The fellow from number four came to the register and took out his wallet. "Lunch certainly is a bargain," he murmured.

Ruby Bee glared at Estelle, then managed a pinched smile for the fellow whose name she didn't recall right offhand. "I hope this conversation didn't disturb you."

"Of course not," Lamont lied smoothly, having had more than a little practice in his day. "I couldn't help overhearing bits and pieces, however. I gather you're both baseball fans?"

Estelle glared at Ruby Bee, then fluttered her eyelashes for the fellow, who had attractive silverish hair, a nice face, and drove a late-model black Cadillac. "Perhaps you could settle a small bone of contention for us," she said, still fluttering like crazy to make her request sound more friendly. "You're the fellow in number four, ain't you?"

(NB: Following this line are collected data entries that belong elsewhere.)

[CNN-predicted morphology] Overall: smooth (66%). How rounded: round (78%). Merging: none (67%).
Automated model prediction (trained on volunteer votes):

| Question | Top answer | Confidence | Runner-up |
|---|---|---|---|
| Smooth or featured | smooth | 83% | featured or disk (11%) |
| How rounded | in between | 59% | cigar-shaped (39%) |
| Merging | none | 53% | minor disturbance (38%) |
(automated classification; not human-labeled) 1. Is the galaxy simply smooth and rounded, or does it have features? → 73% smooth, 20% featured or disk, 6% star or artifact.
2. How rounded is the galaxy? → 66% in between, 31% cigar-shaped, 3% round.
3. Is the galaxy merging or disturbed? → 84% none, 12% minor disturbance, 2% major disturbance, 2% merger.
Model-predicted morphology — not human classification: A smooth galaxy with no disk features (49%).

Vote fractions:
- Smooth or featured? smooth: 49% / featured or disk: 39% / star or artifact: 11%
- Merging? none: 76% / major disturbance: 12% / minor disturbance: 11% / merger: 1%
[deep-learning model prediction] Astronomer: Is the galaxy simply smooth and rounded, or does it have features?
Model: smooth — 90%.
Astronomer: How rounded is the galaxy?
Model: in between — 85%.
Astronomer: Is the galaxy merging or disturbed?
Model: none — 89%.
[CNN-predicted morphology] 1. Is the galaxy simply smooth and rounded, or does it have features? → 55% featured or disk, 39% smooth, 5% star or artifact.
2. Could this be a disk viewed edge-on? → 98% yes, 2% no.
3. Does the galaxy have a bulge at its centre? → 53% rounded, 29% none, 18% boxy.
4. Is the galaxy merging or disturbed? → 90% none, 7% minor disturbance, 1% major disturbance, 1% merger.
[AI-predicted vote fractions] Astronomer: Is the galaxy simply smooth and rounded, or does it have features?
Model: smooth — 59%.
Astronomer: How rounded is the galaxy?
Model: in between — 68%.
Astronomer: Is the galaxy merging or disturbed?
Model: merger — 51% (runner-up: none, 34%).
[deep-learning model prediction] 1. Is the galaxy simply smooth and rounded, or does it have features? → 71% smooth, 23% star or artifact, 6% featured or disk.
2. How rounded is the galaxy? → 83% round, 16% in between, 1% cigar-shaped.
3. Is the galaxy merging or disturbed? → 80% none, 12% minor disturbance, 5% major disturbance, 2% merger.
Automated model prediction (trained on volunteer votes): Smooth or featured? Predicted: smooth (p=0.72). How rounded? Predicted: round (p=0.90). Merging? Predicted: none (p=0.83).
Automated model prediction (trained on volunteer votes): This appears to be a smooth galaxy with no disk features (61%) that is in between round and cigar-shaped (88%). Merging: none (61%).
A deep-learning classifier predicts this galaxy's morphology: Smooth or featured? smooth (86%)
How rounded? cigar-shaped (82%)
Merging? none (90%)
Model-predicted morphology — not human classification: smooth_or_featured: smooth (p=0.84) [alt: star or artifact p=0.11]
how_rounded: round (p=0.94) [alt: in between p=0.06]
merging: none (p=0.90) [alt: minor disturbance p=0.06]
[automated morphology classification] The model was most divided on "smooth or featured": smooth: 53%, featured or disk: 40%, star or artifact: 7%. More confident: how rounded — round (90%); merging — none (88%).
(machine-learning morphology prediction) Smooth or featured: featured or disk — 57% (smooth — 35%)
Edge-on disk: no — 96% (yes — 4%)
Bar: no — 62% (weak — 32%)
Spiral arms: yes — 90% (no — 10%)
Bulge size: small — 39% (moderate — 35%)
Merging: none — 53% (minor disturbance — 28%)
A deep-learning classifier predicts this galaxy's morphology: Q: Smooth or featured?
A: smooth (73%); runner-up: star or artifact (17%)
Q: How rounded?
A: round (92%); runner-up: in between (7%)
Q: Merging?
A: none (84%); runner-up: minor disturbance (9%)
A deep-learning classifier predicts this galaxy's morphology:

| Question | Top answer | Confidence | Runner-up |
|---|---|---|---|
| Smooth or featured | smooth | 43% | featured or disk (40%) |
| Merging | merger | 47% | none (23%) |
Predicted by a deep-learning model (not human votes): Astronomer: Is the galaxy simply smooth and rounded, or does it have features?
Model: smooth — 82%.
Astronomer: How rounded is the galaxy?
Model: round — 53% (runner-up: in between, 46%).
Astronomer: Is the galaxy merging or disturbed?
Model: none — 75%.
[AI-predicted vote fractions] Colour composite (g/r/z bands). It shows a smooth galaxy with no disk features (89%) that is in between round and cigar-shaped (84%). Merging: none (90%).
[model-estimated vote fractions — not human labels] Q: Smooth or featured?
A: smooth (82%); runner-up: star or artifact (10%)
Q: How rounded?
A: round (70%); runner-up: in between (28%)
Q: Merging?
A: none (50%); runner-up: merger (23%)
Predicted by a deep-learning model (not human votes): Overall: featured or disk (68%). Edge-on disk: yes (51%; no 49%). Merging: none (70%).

"Lamont Petrel, and at your service."

Ruby Bee figured Estelle had a gnat in her eye, so she decided to butt in before she made a total fool of herself, which was destined to happen any second. "We were discussing the name of the player what stands between second and third base," she said.

Lamont was watching both of them warily, since neither seemed real stable. "Which team are you interested in? I don't follow baseball religiously, but I might be able to remember a few of the shortstops."

There was a moment of silence. "Never mind," Estelle said in a funny voice.

Ruby Bee considered saying something right there in front of the fellow, but changed her mind after a quick peek at Estelle's face. "Don't let us detain you from your work, Mr. Petrel."

"Whatever you say," Lamont said, puzzled. "Have a nice day."

"You, too," they said in unison.

Estelle waited until the door closed, then leaned forward and said, "Isn't he opening the supermarket with Jim Bob?"